Of course it can--anything can be quantified
I think hyper-rationalism like this is misguided. Some things aren't quantitative, and to try to make you are asking for distortion and neglect of something important. A person's worth to society is a fuzzy concept outside of a particular tradition about it. You can limit your definition of worth to things that can be quantified, and limit your definition of society to some discrete, static entity in a transactional relation to an individual. But that just answers the question with a tautology. The only thing you are measuring then is the extent of your own model.
Did you read the rest of my post?
I certainly did at least and still think it is wrong (misguided, really).

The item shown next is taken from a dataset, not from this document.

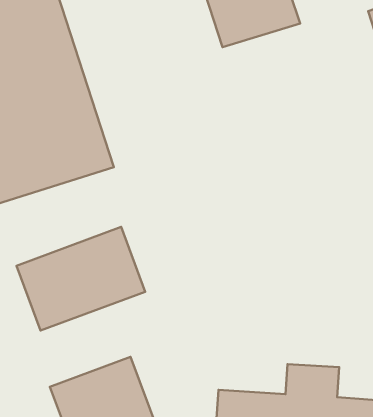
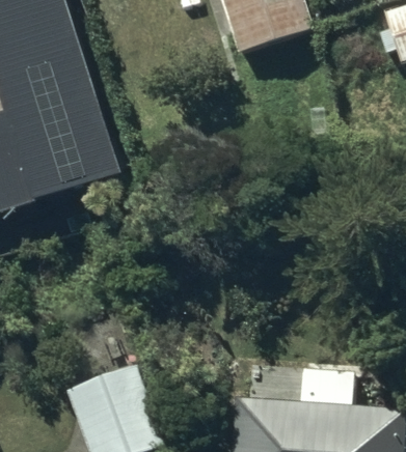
building: [17,227,145,331] -> none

My point is that it is hypothetically possible to quantify anything in the general sense of the term, but that it's effectively impossible to do so with any accuracy without omniscience (ie extremely detailed and accurate data), which doesn't exist for humanity. In that sense, I agree with shua's post. However, I disagree with the notion that unquantifiable things exist; I believe that some things are insufficiently quantifiable to an objective standard, but that doesn't mean you can't, through some process, assign such a value. To me, saying you can't quantify something at all says that you aren't trying hard enough. If that's misguided, so be it, but it's generally a moot point anyway.
I understand what you are saying but it is complete nonsense. The reason why we can't quantify 'value' is because simply the term has no fixed meaning and can only be based on entirely subjective premises. "Value" is an abstract concept like "love" or "happiness", now I don't suppose you can quantify either of those two even if we were omniscience.